Segment Start: Records provided
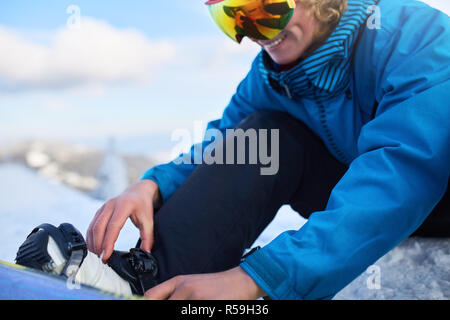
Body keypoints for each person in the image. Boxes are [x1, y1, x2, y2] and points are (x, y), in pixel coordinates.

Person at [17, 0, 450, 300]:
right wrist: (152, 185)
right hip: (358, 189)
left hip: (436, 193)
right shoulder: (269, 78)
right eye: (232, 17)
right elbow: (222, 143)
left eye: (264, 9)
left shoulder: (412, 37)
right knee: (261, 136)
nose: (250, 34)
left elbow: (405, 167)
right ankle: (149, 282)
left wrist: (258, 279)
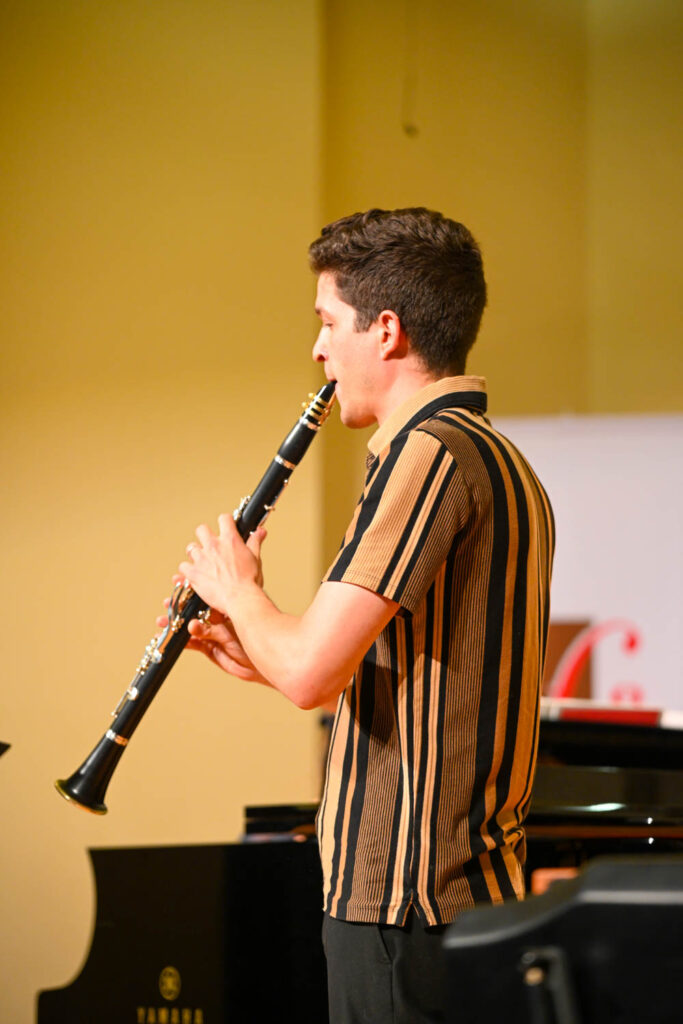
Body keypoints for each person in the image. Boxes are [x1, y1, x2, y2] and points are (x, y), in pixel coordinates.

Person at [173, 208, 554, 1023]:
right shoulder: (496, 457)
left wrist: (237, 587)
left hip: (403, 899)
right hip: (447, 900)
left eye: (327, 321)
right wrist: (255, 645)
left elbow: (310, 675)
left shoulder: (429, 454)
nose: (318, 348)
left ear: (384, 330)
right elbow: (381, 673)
Segment End: Records provided
What you will do: Transcribe exactly, and only, the lines that extend from the one containing "left wrist: (237, 587)" to the end of the records above, inclusive of both.

Response:
left wrist: (237, 587)
left hip: (403, 899)
right hip: (447, 900)
left eye: (327, 321)
right wrist: (255, 645)
left elbow: (310, 675)
left shoulder: (429, 454)
nose: (318, 348)
left ear: (384, 330)
right elbow: (381, 673)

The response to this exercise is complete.